# INSTRUCTIONS FOR THE TASK
Examine each line of the data. Copy those that contain the string "human".

# INPUT
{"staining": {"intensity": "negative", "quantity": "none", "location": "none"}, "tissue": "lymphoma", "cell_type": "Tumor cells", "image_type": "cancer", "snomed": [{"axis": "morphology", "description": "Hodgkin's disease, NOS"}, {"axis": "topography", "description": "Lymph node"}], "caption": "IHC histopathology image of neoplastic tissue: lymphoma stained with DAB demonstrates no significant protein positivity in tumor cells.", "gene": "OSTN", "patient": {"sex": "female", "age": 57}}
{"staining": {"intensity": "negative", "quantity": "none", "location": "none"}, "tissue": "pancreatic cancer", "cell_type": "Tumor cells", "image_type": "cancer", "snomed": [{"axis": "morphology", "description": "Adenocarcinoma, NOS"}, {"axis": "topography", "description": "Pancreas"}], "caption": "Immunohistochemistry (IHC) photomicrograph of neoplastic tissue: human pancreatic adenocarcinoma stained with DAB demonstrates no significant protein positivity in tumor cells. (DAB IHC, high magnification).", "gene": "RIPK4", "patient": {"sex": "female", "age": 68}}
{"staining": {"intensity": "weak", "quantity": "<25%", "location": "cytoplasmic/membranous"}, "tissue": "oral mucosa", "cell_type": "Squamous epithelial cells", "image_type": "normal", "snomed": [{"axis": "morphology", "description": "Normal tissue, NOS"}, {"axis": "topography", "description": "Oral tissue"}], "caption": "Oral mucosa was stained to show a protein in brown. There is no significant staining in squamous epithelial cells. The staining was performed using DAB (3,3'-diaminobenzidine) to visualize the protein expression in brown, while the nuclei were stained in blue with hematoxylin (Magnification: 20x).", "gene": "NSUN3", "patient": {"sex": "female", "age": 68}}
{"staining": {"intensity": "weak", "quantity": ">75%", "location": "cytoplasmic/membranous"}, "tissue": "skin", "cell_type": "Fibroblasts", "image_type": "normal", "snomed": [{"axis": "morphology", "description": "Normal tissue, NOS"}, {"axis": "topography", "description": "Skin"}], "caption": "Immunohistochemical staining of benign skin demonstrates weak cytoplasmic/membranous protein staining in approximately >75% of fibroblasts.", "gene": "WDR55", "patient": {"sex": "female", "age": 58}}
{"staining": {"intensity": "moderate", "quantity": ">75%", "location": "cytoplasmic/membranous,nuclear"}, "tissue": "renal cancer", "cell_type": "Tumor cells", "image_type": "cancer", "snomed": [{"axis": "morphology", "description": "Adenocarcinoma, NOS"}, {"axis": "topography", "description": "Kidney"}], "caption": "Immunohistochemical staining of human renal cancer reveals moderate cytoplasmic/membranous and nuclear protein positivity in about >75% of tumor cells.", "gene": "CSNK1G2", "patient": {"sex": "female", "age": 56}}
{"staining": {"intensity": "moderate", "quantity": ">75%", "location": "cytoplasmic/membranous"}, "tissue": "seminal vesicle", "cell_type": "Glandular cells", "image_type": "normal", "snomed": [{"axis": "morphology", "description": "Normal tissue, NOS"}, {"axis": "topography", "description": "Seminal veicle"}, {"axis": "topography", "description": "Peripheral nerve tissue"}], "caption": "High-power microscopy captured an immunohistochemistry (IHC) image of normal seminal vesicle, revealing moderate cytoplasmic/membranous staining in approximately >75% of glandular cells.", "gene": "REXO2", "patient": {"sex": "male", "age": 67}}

# YOUR SOLUTION
{"staining": {"intensity": "negative", "quantity": "none", "location": "none"}, "tissue": "pancreatic cancer", "cell_type": "Tumor cells", "image_type": "cancer", "snomed": [{"axis": "morphology", "description": "Adenocarcinoma, NOS"}, {"axis": "topography", "description": "Pancreas"}], "caption": "Immunohistochemistry (IHC) photomicrograph of neoplastic tissue: human pancreatic adenocarcinoma stained with DAB demonstrates no significant protein positivity in tumor cells. (DAB IHC, high magnification).", "gene": "RIPK4", "patient": {"sex": "female", "age": 68}}
{"staining": {"intensity": "moderate", "quantity": ">75%", "location": "cytoplasmic/membranous,nuclear"}, "tissue": "renal cancer", "cell_type": "Tumor cells", "image_type": "cancer", "snomed": [{"axis": "morphology", "description": "Adenocarcinoma, NOS"}, {"axis": "topography", "description": "Kidney"}], "caption": "Immunohistochemical staining of human renal cancer reveals moderate cytoplasmic/membranous and nuclear protein positivity in about >75% of tumor cells.", "gene": "CSNK1G2", "patient": {"sex": "female", "age": 56}}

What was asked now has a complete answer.